Because cancellations could lead to less profit for a hotel, we can also explore if cancellations are more frequent at city vs. resort hotels. Because is_canceled is a binary variable, we can view the proportion of cancellations by hotel type just by taking the mean of the is_canceled variable!

Code
df_clean %>%
  group_by(hotel) %>%
  summarize(n = n(), prop_canceled = mean(is_canceled))

From this analysis, we can see that approximately 30% of bookings made at city hotels are canceled compared to 23.5% of bookings at resort hotels.

Repeated Stays

Finally, in the hotel industry loyalty to a hotel is important. Therefore, we can explore if there are any differences in the proportion of bookings that are repeated stays between city and resort hotels.

Code
df_clean %>%
  group_by(hotel) %>%
  summarize(n = n(), prop_repeated = mean(is_repeated_guest))

From this analysis, we can see that the bookings in this dataset were predominantly first-time stays.
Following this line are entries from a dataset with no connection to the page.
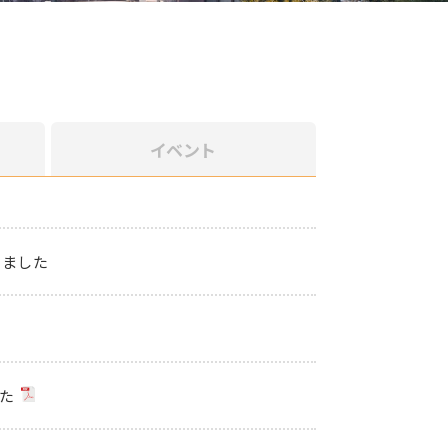
イベント
しました
た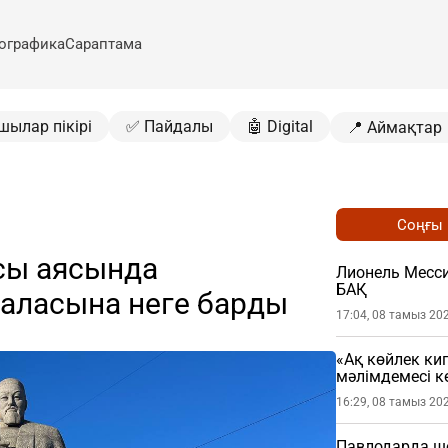
ографика
Сараптама
шылар пікірі
✅ Пайдалы
🤖 Digital
📍 Аймақтар
Соңғы
сы аясында
Лионель Месси
БАҚ
аласына неге барды
17:04, 08 тамыз 20
«Ақ көйлек ки
мәлімдемесі кө
16:29, 08 тамыз 20
Павлодарда шо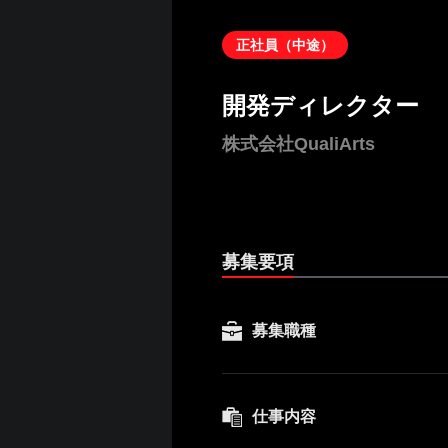
正社員（中途）
開発ディレクター
株式会社QualiArts
募集要項
募集職種
仕事内容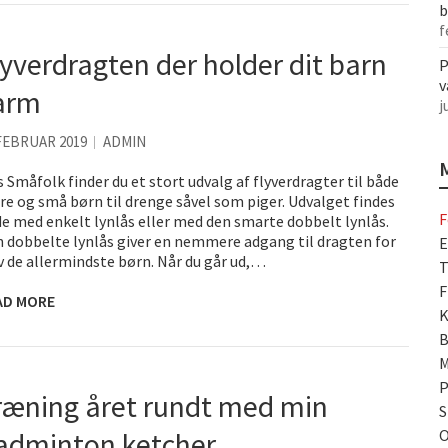
b
f
lyverdragten der holder dit barn
P
v
arm
j
FEBRUAR 2019
ADMIN
 Småfolk finder du et stort udvalg af flyverdragter til både
re og små børn til drenge såvel som piger. Udvalget findes
F
e med enkelt lynlås eller med den smarte dobbelt lynlås.
 dobbelte lynlås giver en nemmere adgang til dragten for
E
v de allermindste børn. Når du går ud,…
T
F
AD MORE
K
B
M
P
ræning året rundt med min
S
adminton ketcher
O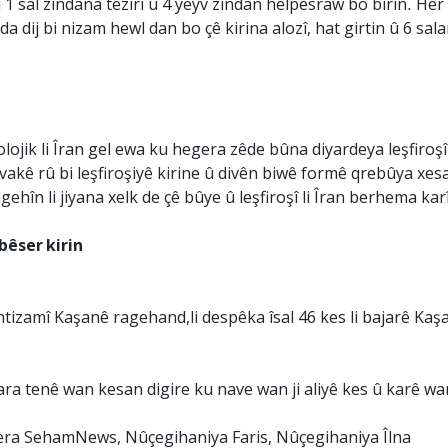
 1 sal zîndana tezîrî û 4 yeyv zindan helpesraw bo birîn. Her
dij bi nizam hewl dan bo çê kirina alozî, hat girtin û 6 sa
olojik li Îran gel ewa ku hegera zêde bûna diyardeya leşfir
 civakê rû bi leşfiroşiyê kirine û divên biwê formê qrebûya xes
gehîn li jiyana xelk de çê bûye û leşfiroşî li Îran berhema k
bêser kirin
tizamî Kaşanê ragehand,li despêka îsal 46 kes li bajarê Kaşa
ara tenê wan kesan digire ku nave wan ji aliyê kes û karê wa
era SehamNews, Nûçegihaniya Faris, Nûçegihaniya Îlna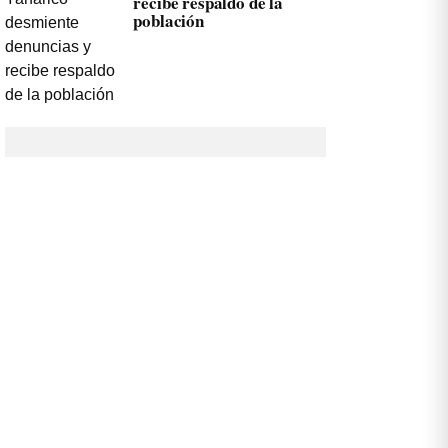
recibe respaldo de la
población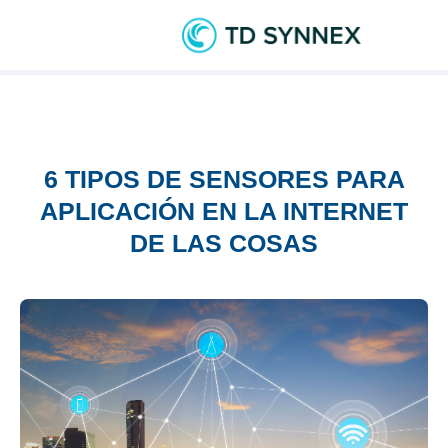
6 TIPOS DE SENSORES PARA
APLICACIÓN EN LA INTERNET
DE LAS COSAS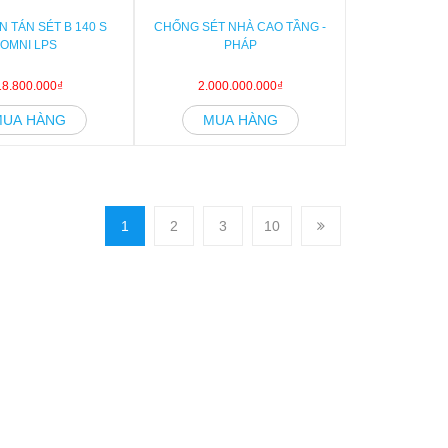
N TÁN SÉT B 140 S
CHỐNG SÉT NHÀ CAO TẦNG -
OMNI LPS
PHÁP
18.800.000₫
2.000.000.000₫
MUA HÀNG
MUA HÀNG
1
2
3
10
However, it is interesting to see that resort hotels have a slightly higher proportion of repeat guests. It would be interesting to know which external factors, such as hotel competition, influence the decision to repeat a stay at a hotel.

Conclusion

From this analysis, we found that:

  • The hotel bookings dataset contains more bookings for city hotels than resort hotels.

  • For both city and resort hotels, the peak booking months are July and August, likely corresponding with summer vacations. For resort hotels, bookings remain fairly stable in the other months, but city hotels experience a lull in winter (November - January) and begin to see increasing bookings in February.

  • In general, the average and median stay for both city and hotel bookings are less than one week, but the total stay for resort hotels is ~1 day longer than city hotels.

  • Overall, most hotel bookings are for two adults. The largest city hotel booking is much smaller than the largest resort hotel booking.

  • There appears to be slightly more cancellations that happen at city hotels, and resort hotels appear to have slightly higher customer loyalty, as measured by the proportion of repeat customers.